You may hear these student responses in your classroom:
“I hate math!”
“I am just not good at math.”
“This is too hard.”
“This problem has too many words.”
“I didn’t do my homework because I didn’t understand any of it.”
Math can be a challenging subject for many students which can lead to math apathy. I know in my secondary math classroom, I heard all of these student comments many times throughout the years. I would have students who didn’t want to work in class or were disengaged in the class/group discussions. I had students who would quickly shut down when they encountered any math task they didn’t understand or at least thought they wouldn’t understand. There are so many student behaviors that demonstrate math apathy.

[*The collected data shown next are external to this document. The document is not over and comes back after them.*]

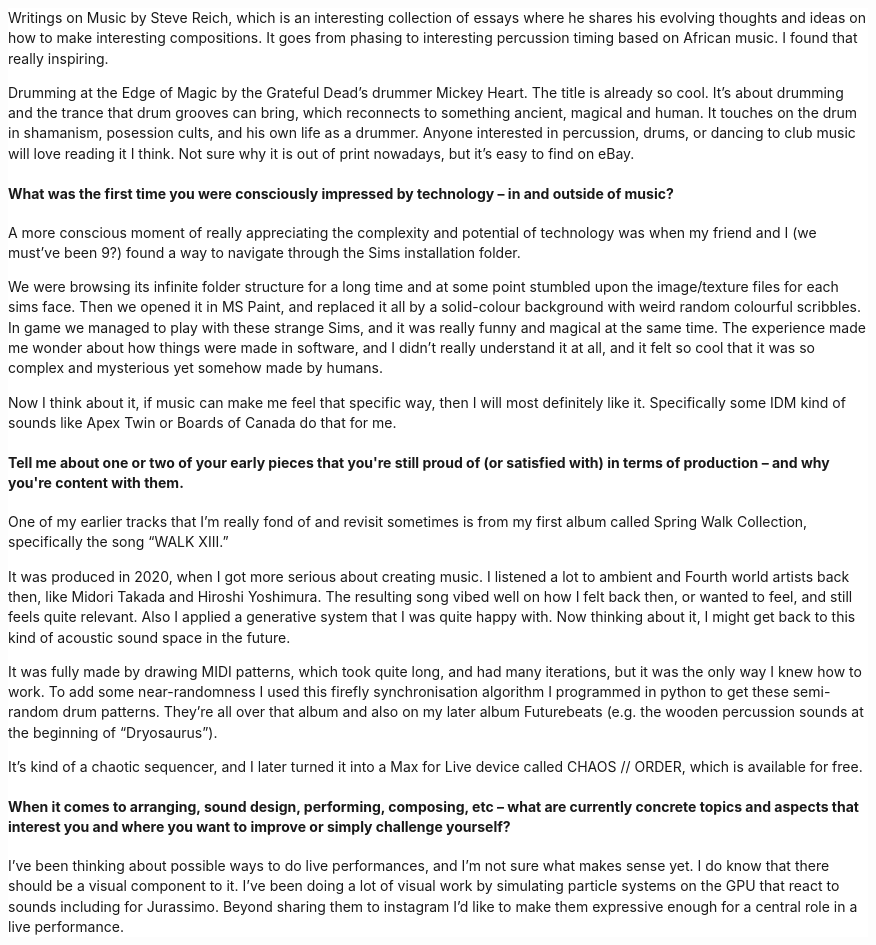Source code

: Writings on Music by Steve Reich, which is an interesting collection of essays where he shares his evolving thoughts and ideas on how to make interesting compositions. It goes from phasing to interesting percussion timing based on African music. I found that really inspiring.

Drumming at the Edge of Magic by the Grateful Dead’s drummer Mickey Heart. The title is already so cool. It’s about drumming and the trance that drum grooves can bring, which reconnects to something ancient, magical and human. It touches on the drum in shamanism, posession cults, and his own life as a drummer. Anyone interested in percussion, drums, or dancing to club music will love reading it I think. Not sure why it is out of print nowadays, but it’s easy to find on eBay.


#### What was the first time you were consciously impressed by technology – in and outside of music?

A more conscious moment of really appreciating the complexity and potential of technology was when my friend and I (we must’ve been 9?) found a way to navigate through the Sims installation folder.

We were browsing its infinite folder structure for a long time and at some point stumbled upon the image/texture files for each sims face. Then we opened it in MS Paint, and replaced it all by a solid-colour background with weird random colourful scribbles. In game we managed to play with these strange Sims, and it was really funny and magical at the same time. The experience made me wonder about how things were made in software, and I didn’t really understand it at all, and it felt so cool that it was so complex and mysterious yet somehow made by humans.

Now I think about it, if music can make me feel that specific way, then I will most definitely like it. Specifically some IDM kind of sounds like Apex Twin or Boards of Canada do that for me.


#### Tell me about one or two of your early pieces that you're still proud of (or satisfied with) in terms of production – and why you're content with them.

One of my earlier tracks that I’m really fond of and revisit sometimes is from my first album called Spring Walk Collection, specifically the song “WALK XIII.”

It was produced in 2020, when I got more serious about creating music. I listened a lot to ambient and Fourth world artists back then, like Midori Takada and Hiroshi Yoshimura. The resulting song vibed well on how I felt back then, or wanted to feel, and still feels quite relevant. Also I applied a generative system that I was quite happy with. Now thinking about it, I might get back to this kind of acoustic sound space in the future.

It was fully made by drawing MIDI patterns, which took quite long, and had many iterations, but it was the only way I knew how to work. To add some near-randomness I used this firefly synchronisation algorithm I programmed in python to get these semi-random drum patterns. They’re all over that album and also on my later album Futurebeats (e.g. the wooden percussion sounds at the beginning of “Dryosaurus”).

It’s kind of a chaotic sequencer, and I later turned it into a Max for Live device called CHAOS // ORDER, which is available for free.


#### When it comes to arranging, sound design, performing, composing, etc – what are currently concrete topics and aspects that interest you and where you want to improve or simply challenge yourself?

I’ve been thinking about possible ways to do live performances, and I’m not sure what makes sense yet. I do know that there should be a visual component to it. I’ve been doing a lot of visual work by simulating particle systems on the GPU that react to sounds including for Jurassimo. Beyond sharing them to instagram I’d like to make them expressive enough for a central role in a live performance.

Math apathy can be defined as the feeling of disinterest or disengagement towards math.
Are students born with an aversion to math?
No! Students begin to feel and experience differences in performance and aptitude to math (or any subject area) beginning about halfway through first grade. Kindergarteners don’t feel ‘bad at math’ because they haven’t yet developed the awareness of others required for comparison and self-judgment. About the time we begin to work on fact fluency and ask students to do timed tests is when (and often why!) students begin to develop a sense of who they are as a learner of math. Students will begin to think…
“Hey, I like math and I am pretty good at it.”
“I am not very fast at math, so I must not be good at math.”
“I am lost when I do math. I hate math.”
Each year, students gain either negative or positive experiences (or both) in math that build or deflate their math identity. Parents often have an impact on their child’s math identity. Have you ever heard a parent say, “I was never good at math in school.”? They are saying this same comment to their child and that projects on the student’s math identity.
Symptoms of math apathy
When we, as humans, don’t feel confident about something we are asked to do we can demonstrate a wide variety of outward behaviors. They can include:
- Avoidance
- Frustration
- Crying
- Anger
- Requests to work alone (You don’t want any witnesses to your struggles)
- Playing the ‘class clown’ to avoid the work
- Acting out to avoid (You can’t do the work if you are removed from class)
- Quiet, passive inactivity
- Faking understanding
Depending on the student, some or all of these can be symptoms of math apathy. As educators, we often look at these as behavior issues, but there is an underlying cause for these behaviors that we must address. If we only address the symptoms and not the cause, the student can spiral downward in their self-efficacy year after year.
Empathy for Apathy
To address the underlying cause of math apathy, we must approach the students’ feelings and emotions, rather than the behaviors. Try these empathic micro moves that collectively make a major difference in students’ math identity.
- A feeling of math success is essential! Find authentic, meaningful, math successes that you can utilize to intentionally praise students. Try these!
- “I love how you stuck with that task! You truly persevered.”
- “That is such a creative way to look at that problem.”
- “I find your engagement in the math discussion today so thoughtful and helpful.”
- “Thank you for sharing your math voice today!”
- Collaboration is key! Independent math work should be limited to when a student has demonstrated understanding in their collaborative group work. When we put students in a situation where they are asked to work independently on new math content, we are setting them up for failure. We want students to share ideas and strategies about the math they are learning and discovering. Alone, math can feel too overwhelming for some students.
- Be intentional about ‘visibly random grouping’ in your classroom. (Lijedahl, 2021) When you tell students they can work together if they want to, many students who struggle with math will opt to work alone so others don’t see their struggles. When you intentionally plan the groups, students don’t have a choice but to collaborate, positively.
- Set group norms and a culture of learning where students feel they can take risks and make mistakes.
- Mistakes should be expected, respected, and inspected. Make this clear in your actions and language in the classroom. Celebrate mistakes as opportunities for learning.
- Math identity shifts take time. Students do not create a math identity overnight and it will take many positive experiences to shift a negative math identity. Be patient as the behaviors associated with negative math identity will be the last things to change. Old habits are hard to change.
- Encourage and verbally support any positive comments students make about their math efforts.
- The process is more important than the answer. If we focus our value as a math student on the right answer, we will never make positive strides. When we open up to praising ideas, strategies, and creative thinking in math, we open the door to more math success and positive math feelings.
The next time you experience negative student behavior in math class, think twice before you react to the behavior (the symptom). Instead, respond with empathy and positive, intentional math praise. There is no such thing as a ‘math person’. We all have tremendous potential to add value to any math conversation.
Research Basis
Boaler, J. (2015). Mathematical mindsets: Unleashing students’ potential through creative math, inspiring messages and innovative teaching. John Wiley & Sons.
Liljedahl, P. (2020). Building thinking classrooms in mathematics, grades K-12: 14 teaching practices for enhancing learning. Corwin press.